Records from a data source
------------------------
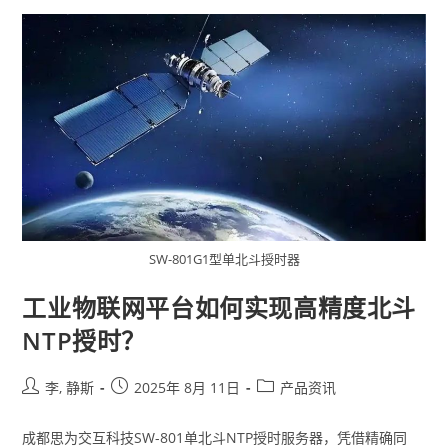
SW-801G1型单北斗授时器
工业物联网平台如何实现高精度北斗
NTP授时？
李, 静斯
2025年 8月 11日
产品资讯
成都思为交互科技SW-801单北斗NTP授时服务器，凭借精确同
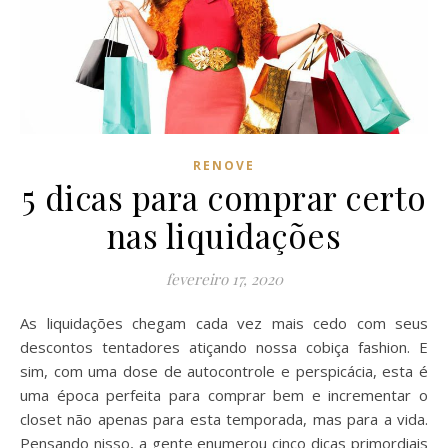
RENOVE
5 dicas para comprar certo
nas liquidações
fevereiro 17, 2020
As liquidações chegam cada vez mais cedo com seus
descontos tentadores atiçando nossa cobiça fashion. E
sim, com uma dose de autocontrole e perspicácia, esta é
uma época perfeita para comprar bem e incrementar o
closet não apenas para esta temporada, mas para a vida.
Pensando nisso, a gente enumerou cinco dicas primordiais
------------------------
Brief
Every line from the one that contains "nas liquidações" down to and including the last line of the records above must be set down exactly, with nothing else.

Answer
nas liquidações
fevereiro 17, 2020
As liquidações chegam cada vez mais cedo com seus
descontos tentadores atiçando nossa cobiça fashion. E
sim, com uma dose de autocontrole e perspicácia, esta é
uma época perfeita para comprar bem e incrementar o
closet não apenas para esta temporada, mas para a vida.
Pensando nisso, a gente enumerou cinco dicas primordiais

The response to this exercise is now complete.